[Saved data entries]
[Start of section]

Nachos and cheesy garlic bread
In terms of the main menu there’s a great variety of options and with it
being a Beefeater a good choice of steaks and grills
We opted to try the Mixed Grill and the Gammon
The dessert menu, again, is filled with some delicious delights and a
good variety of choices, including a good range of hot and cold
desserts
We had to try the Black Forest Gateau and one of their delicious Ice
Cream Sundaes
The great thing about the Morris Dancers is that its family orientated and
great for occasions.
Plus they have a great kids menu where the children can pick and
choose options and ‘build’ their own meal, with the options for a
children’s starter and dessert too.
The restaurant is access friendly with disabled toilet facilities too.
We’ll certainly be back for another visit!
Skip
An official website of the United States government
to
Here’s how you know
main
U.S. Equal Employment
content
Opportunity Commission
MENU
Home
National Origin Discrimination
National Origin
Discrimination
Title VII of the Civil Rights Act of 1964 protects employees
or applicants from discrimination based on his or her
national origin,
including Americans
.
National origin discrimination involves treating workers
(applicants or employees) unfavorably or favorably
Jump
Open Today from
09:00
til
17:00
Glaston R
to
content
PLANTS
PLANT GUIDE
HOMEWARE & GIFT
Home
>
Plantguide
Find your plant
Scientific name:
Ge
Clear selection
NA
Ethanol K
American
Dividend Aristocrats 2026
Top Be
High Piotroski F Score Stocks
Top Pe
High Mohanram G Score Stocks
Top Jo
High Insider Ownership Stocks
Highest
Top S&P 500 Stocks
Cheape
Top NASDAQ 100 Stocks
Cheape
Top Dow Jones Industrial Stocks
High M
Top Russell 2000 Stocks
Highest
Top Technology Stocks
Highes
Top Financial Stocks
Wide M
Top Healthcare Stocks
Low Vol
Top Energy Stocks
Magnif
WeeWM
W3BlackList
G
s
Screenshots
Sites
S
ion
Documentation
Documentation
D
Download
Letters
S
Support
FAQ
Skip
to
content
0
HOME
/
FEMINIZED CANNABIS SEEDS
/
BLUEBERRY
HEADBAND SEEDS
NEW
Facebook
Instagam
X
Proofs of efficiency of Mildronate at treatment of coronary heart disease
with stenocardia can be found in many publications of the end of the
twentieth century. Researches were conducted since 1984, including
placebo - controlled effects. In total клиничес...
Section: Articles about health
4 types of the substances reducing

[End of section]

:: PROBLEM TO WORK ON ::
Lines from the entries that contain the word "Stocks" are what the answer must hold.

:: OUTPUT OF THE TASK ::
High Piotroski F Score Stocks
High Mohanram G Score Stocks
High Insider Ownership Stocks
Top S&P 500 Stocks
Top NASDAQ 100 Stocks
Top Dow Jones Industrial Stocks
Top Russell 2000 Stocks
Top Technology Stocks
Top Financial Stocks
Top Healthcare Stocks
Top Energy Stocks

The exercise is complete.